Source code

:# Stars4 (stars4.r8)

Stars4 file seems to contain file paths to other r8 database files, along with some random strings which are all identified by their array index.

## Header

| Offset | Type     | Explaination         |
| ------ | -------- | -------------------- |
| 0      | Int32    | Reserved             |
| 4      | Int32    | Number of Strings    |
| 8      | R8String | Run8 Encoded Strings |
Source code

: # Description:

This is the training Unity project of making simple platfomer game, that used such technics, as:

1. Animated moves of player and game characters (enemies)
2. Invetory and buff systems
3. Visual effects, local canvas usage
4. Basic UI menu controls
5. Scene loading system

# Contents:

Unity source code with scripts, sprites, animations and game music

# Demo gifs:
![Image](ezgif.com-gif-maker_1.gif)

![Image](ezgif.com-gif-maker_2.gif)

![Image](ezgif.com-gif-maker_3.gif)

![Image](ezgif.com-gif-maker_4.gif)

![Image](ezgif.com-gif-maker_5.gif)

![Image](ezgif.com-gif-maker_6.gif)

·····

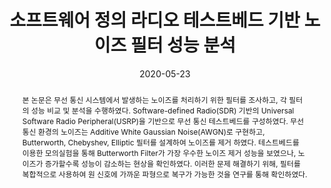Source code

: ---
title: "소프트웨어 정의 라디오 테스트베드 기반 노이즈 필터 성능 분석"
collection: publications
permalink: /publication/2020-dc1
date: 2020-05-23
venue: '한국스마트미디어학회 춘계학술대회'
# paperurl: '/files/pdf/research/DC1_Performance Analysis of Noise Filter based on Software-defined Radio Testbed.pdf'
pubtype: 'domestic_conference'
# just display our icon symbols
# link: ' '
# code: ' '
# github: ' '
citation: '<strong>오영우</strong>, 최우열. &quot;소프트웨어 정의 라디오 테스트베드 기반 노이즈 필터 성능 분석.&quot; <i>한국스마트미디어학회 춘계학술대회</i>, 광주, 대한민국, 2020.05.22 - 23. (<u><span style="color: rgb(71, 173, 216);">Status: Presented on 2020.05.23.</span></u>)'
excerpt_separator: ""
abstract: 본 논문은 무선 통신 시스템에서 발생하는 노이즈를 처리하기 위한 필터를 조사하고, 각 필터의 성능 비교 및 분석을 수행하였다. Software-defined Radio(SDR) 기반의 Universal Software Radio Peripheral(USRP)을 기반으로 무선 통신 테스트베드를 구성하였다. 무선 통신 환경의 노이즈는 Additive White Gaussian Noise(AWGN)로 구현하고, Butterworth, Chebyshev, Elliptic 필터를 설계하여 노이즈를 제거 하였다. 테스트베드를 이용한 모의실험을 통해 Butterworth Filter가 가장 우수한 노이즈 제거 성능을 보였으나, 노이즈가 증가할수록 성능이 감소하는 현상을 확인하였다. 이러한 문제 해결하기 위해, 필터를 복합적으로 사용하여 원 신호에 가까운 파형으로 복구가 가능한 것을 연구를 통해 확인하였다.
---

·····

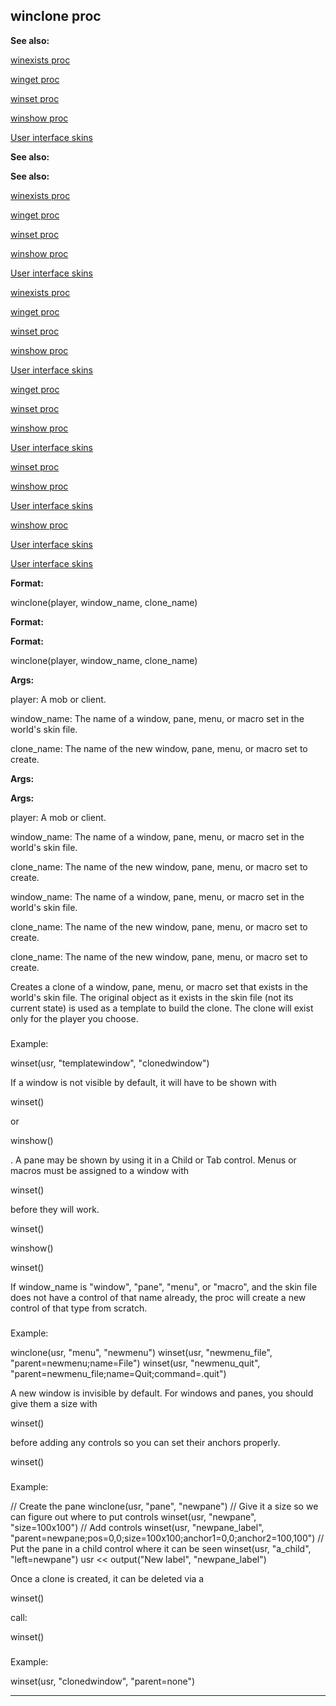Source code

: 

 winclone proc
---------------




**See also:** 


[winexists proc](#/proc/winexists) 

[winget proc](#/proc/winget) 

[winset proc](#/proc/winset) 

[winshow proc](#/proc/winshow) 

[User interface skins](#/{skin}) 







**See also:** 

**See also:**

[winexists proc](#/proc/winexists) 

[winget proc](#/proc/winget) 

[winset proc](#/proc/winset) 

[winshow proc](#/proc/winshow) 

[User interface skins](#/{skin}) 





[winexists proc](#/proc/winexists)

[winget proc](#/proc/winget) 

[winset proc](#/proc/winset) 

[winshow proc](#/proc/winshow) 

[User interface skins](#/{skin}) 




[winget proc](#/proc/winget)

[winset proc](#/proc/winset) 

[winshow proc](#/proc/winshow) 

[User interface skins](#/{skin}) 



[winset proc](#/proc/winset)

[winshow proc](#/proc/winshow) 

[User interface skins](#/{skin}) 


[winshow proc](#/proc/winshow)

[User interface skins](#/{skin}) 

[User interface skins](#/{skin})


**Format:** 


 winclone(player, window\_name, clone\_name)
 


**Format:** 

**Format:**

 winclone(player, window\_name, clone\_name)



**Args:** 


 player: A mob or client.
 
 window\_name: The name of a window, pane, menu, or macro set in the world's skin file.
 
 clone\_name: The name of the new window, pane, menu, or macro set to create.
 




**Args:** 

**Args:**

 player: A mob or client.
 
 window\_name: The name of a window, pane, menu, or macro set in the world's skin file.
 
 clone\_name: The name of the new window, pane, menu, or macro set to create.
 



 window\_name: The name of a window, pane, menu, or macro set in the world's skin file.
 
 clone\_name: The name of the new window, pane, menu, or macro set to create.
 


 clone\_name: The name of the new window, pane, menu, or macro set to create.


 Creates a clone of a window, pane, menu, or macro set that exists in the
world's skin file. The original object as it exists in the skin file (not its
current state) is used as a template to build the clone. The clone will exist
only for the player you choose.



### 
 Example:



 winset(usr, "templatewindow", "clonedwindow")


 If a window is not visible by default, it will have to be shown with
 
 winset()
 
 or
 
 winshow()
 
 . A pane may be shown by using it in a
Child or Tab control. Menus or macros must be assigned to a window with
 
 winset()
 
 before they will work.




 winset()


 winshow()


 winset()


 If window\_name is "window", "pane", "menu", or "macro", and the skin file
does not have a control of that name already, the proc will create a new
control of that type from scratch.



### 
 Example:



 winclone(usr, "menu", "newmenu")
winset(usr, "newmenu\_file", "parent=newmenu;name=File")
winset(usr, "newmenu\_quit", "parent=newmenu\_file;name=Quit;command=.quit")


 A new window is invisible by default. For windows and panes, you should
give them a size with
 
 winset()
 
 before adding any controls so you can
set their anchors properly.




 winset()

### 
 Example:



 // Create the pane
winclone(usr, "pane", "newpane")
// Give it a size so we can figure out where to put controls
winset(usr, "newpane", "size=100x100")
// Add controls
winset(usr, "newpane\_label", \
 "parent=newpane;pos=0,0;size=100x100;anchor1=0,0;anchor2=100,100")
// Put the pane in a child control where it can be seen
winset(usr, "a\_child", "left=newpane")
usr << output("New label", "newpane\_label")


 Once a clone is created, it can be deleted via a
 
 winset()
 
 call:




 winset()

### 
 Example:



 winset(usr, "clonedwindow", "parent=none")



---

·····

▸ **What the exercise asks**:
Please give back exactly the lines of the listing above that run from the one containing "# paperurl: '/files/pdf/research/DC1_Performance" through the one containing "# github: ' '", and only those.

▸ **Output for this task**:
# paperurl: '/files/pdf/research/DC1_Performance Analysis of Noise Filter based on Software-defined Radio Testbed.pdf'
pubtype: 'domestic_conference'
# just display our icon symbols
# link: ' '
# code: ' '
# github: ' '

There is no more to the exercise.